Мне больших сил стоит не броситься к нему и не схватить его за горло. Но я сдерживаюсь и только скриплю зубами.
– Скажешь хоть слово отцу – тогда я ему скажу, что ты себя хочешь голодом уморить до смерти, и про слабительное скажу. И он тебя отвезет в ближайшую больничку. Там тебя запрут в палате и будут кормить насильно.

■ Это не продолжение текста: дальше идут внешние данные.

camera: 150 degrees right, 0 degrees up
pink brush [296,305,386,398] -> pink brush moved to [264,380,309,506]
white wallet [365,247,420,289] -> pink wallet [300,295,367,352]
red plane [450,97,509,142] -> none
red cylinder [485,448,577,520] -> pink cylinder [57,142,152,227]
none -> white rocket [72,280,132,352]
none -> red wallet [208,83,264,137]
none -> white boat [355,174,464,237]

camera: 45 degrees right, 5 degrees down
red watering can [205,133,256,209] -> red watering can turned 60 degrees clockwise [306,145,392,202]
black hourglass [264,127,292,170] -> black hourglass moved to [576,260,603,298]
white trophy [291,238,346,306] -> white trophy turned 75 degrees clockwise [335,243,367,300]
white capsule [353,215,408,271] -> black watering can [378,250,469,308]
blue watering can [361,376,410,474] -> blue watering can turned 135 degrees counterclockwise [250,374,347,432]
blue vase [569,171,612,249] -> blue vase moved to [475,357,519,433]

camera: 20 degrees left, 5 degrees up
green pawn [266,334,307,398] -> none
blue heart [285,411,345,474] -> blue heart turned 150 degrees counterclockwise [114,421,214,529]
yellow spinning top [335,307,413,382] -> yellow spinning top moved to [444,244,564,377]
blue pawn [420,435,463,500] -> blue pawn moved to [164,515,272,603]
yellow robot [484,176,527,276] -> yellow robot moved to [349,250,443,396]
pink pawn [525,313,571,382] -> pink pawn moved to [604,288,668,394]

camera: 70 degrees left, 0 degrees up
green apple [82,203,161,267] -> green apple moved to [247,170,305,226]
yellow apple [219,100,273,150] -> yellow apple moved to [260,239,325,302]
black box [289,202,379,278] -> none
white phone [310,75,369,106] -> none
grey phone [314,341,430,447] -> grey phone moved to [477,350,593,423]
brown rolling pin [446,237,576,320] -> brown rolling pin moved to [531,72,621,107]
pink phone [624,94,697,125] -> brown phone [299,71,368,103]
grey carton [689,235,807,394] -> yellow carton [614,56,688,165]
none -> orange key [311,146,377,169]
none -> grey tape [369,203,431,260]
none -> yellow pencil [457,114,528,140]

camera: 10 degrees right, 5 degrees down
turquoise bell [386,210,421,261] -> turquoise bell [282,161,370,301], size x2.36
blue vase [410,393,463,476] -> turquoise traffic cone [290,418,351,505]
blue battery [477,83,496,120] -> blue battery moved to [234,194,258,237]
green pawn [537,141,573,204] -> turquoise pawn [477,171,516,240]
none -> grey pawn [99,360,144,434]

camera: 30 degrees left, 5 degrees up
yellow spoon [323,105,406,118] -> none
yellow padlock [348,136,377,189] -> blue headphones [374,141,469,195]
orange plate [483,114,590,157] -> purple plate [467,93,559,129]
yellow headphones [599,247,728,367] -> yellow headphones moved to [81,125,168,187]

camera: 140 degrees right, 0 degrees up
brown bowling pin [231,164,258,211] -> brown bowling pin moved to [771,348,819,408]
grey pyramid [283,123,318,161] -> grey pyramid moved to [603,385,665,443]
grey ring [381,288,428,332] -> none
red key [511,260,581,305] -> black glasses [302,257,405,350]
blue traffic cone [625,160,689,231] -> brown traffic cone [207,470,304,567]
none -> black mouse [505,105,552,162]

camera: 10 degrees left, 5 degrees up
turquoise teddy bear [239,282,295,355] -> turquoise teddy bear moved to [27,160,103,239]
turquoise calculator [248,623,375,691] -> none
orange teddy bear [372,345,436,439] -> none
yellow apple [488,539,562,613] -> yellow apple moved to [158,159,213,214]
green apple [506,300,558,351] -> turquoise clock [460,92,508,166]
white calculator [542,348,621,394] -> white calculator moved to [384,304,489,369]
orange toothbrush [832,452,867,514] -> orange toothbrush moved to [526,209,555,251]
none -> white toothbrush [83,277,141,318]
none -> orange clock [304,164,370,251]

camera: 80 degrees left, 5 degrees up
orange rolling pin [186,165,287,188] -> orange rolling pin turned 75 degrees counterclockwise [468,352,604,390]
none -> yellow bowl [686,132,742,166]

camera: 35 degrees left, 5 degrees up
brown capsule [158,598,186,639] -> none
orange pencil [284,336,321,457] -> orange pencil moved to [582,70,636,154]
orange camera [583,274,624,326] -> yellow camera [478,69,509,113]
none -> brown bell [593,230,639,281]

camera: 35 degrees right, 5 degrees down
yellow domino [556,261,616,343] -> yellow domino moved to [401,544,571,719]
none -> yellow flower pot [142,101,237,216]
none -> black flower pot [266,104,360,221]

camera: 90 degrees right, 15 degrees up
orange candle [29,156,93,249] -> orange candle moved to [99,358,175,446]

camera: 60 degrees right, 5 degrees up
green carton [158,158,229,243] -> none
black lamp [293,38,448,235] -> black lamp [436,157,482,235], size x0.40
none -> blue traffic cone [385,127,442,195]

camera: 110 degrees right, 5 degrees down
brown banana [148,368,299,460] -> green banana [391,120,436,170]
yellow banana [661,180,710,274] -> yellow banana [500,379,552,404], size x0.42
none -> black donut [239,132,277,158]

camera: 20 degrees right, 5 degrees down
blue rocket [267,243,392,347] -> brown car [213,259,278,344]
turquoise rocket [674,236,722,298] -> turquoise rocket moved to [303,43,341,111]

– Теперь это не разрешается, – слабо возражает Диллон. – Насильственное кормление приравнивается к пыткам.
– Нет, это разрешено. С кем-то из параллельного класса такое было.
Диллон плачет:
– Пожалуйста, не говори отцу. Я снова начну есть.
– Если съешь сэндвич, который я тебе приготовлю, и будешь держать рот на замке насчет дайвинга, тогда и я ничего не скажу.
– Ладно, – произносит Диллон голосом проигравшего.
Он тихонько всхлипывает, а я сажусь рядом с ним и смотрю, как он разламывает сэндвич на мелкие кусочки и проглатывает их с таким видом, будто это яд. Решаю, что насчет отца Диллон блефует. Домашний телефон не звонил сто лет, а мама говорит, что, когда звонят, она не берет трубку. Ну а вдруг все же это не блеф?
– Что ты сделала с моими таблетками? – спрашивает брат. – Они мне нужны. Как начинаю есть, у меня сразу запор.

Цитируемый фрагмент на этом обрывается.